No escândalo da “Boneca Bielorrussa”, a suspeita é de que Vivanco tenha recebido pagamentos ilegais da empresa Belaz Movitec SpA — formada por uma companhia chilena e outra da Bielorrússia — para favorecer a empresa em uma disputa judicial contra a estatal chilena Codelco. As apurações indicam que cerca de US$ 57 milhões teriam sido repassados por meio do marido da ex-ministra, que atuava como sócio no esquema. Durante um período em que presidiu a Suprema Corte de forma extraordinária, Vivanco anulou uma decisão favorável à estatal e determinou o pagamento de US$ 25 milhões à empresa privada.

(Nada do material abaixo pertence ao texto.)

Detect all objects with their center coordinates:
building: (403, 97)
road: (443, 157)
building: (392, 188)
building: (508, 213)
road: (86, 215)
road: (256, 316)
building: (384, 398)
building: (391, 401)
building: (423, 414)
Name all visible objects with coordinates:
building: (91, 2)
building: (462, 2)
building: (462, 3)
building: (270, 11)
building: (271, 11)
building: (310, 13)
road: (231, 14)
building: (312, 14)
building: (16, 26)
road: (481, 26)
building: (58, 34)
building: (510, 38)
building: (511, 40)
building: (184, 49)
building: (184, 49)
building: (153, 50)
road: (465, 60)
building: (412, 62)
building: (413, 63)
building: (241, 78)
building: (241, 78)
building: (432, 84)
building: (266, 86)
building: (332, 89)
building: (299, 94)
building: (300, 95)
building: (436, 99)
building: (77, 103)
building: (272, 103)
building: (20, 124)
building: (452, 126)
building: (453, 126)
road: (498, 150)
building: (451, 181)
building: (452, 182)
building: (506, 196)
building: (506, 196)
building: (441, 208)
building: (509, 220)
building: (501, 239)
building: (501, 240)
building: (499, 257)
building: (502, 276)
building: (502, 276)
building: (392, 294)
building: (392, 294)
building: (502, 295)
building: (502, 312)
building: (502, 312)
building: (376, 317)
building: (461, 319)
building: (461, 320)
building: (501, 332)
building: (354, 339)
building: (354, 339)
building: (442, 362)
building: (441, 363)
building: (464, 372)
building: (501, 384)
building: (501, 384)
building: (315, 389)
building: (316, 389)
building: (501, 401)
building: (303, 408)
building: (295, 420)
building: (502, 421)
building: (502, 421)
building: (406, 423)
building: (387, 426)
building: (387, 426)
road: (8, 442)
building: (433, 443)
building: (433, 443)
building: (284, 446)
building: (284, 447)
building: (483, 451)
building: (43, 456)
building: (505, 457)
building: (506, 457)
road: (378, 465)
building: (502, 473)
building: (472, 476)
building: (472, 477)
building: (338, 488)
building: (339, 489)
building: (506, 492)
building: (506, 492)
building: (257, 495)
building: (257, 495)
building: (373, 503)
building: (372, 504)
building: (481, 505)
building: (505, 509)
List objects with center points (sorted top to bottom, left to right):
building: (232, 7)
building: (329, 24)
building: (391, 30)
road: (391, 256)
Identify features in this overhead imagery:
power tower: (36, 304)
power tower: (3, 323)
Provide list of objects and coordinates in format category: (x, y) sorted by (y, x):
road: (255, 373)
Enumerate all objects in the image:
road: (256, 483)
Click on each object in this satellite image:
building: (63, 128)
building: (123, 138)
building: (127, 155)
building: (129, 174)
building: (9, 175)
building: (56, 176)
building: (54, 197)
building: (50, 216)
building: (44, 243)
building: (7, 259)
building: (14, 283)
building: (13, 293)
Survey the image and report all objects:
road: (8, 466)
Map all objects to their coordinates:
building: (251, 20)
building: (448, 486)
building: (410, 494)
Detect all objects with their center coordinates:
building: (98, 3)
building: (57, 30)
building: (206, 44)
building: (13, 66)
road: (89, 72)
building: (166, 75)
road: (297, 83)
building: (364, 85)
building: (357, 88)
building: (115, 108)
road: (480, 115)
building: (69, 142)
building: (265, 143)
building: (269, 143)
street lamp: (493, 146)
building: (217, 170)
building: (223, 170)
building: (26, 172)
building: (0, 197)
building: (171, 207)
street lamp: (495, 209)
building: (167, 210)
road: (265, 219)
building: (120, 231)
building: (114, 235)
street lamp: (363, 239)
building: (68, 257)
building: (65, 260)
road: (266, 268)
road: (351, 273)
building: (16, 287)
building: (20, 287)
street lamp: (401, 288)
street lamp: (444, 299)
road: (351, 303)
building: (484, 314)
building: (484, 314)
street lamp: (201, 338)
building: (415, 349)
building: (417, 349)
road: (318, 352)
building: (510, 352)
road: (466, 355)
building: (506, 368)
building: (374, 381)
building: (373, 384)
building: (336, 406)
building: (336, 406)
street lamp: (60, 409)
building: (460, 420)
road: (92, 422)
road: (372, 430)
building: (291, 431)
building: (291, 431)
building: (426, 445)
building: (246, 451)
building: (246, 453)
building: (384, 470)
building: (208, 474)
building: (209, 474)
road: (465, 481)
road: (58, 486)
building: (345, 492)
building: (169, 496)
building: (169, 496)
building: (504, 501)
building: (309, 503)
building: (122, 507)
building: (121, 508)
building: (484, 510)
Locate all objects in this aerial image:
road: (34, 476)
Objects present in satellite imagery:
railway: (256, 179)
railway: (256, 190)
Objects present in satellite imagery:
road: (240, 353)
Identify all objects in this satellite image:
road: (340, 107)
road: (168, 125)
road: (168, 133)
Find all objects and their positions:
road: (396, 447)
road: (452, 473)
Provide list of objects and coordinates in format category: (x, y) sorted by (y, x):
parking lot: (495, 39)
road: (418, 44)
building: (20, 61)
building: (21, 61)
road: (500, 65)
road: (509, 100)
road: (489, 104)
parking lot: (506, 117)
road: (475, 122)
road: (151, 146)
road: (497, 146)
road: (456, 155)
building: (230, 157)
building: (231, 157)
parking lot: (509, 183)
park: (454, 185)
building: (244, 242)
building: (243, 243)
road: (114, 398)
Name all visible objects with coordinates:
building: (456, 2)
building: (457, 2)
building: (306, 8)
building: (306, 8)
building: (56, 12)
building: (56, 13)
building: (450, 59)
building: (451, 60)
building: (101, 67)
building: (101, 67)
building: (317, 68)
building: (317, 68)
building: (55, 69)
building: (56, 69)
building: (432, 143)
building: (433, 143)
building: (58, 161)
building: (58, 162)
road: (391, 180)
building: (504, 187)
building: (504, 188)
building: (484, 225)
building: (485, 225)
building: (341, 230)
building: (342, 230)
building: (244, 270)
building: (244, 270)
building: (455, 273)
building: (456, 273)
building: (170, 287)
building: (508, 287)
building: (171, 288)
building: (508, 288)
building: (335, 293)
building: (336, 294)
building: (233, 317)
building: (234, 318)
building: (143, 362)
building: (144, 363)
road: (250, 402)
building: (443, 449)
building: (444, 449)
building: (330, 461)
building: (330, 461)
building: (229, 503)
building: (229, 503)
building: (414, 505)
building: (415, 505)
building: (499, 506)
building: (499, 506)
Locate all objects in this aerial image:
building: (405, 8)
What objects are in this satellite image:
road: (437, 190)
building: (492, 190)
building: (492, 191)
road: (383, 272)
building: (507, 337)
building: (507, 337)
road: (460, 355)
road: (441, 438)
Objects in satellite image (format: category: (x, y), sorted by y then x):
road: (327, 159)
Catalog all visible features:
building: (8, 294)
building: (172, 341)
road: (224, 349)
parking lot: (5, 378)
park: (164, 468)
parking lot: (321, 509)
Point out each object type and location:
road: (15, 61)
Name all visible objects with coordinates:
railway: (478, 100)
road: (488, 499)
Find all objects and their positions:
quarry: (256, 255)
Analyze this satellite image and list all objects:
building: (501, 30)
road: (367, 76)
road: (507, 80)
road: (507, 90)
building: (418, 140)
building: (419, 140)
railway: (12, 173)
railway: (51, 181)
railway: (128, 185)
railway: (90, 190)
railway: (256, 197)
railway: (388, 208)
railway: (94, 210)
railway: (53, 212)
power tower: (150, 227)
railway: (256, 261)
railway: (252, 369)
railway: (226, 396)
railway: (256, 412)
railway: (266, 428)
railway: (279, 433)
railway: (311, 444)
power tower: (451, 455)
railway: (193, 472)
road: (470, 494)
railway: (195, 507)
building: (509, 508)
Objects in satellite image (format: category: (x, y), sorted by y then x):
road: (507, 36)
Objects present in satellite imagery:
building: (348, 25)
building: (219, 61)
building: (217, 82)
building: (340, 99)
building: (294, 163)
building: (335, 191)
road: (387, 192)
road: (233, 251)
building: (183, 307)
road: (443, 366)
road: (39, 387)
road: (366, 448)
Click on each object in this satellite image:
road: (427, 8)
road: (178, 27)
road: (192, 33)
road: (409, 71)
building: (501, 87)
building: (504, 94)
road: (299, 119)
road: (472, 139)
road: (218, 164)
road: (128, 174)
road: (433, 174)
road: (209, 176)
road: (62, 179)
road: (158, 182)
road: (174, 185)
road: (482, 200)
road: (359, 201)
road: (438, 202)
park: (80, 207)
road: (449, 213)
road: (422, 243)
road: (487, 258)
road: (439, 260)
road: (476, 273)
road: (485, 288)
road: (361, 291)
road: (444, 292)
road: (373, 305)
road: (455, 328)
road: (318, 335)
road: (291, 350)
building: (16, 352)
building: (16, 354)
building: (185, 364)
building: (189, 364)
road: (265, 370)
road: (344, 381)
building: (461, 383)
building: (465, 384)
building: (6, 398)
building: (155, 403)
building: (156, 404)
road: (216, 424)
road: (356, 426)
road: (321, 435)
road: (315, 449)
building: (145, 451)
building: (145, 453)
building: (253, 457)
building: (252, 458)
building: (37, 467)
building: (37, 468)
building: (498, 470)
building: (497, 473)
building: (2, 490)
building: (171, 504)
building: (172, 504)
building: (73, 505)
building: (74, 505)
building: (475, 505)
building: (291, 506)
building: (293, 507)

Já o “Caso dos Áudios” investiga um esquema de tráfico de influência liderado por Hermosilla, envolvendo empresários, políticos e integrantes do Judiciário. Gravações analisadas pela Promotoria indicam articulações para a indicação de Vivanco à Suprema Corte. Entre 2018 e 2024, ela teria atuado em processos que beneficiaram interesses ligados ao advogado.
A situação da ex-ministra se agravou após declarações do ex-deputado Gabriel Silber, que decidiu colaborar com o Ministério Público. Ele afirmou que Vivanco demonstrou preocupação com a possibilidade de vazamento das mensagens e teria defendido a destruição dos registros.
Em sua defesa, Ángela Vivanco nega qualquer irregularidade e afirma:
“Os casos em que julguei, julguei com plena convicção do que estava julgando. Especialmente neste caso Belaz Movitec, que passou pelo tribunal diversas vezes, e em todas as instâncias, as decisões foram por ampla maioria ou unanimidade. Nenhum dos casos foi decidido diretamente por mim, e em todos eles, os demais juízes concordaram por maioria ou mesmo por unanimidade.”
Ela também sustenta que sua atuação foi independente ao longo dos seis anos no cargo e diz que suas decisões foram “completamente independentes de advogados que eu conhecia, amigos advogados, advogados que encontrei ao longo do caminho, e também da minha família, porque nenhum deles participou ou jamais teve qualquer influência em qualquer caso de que eu tivesse conhecimento“.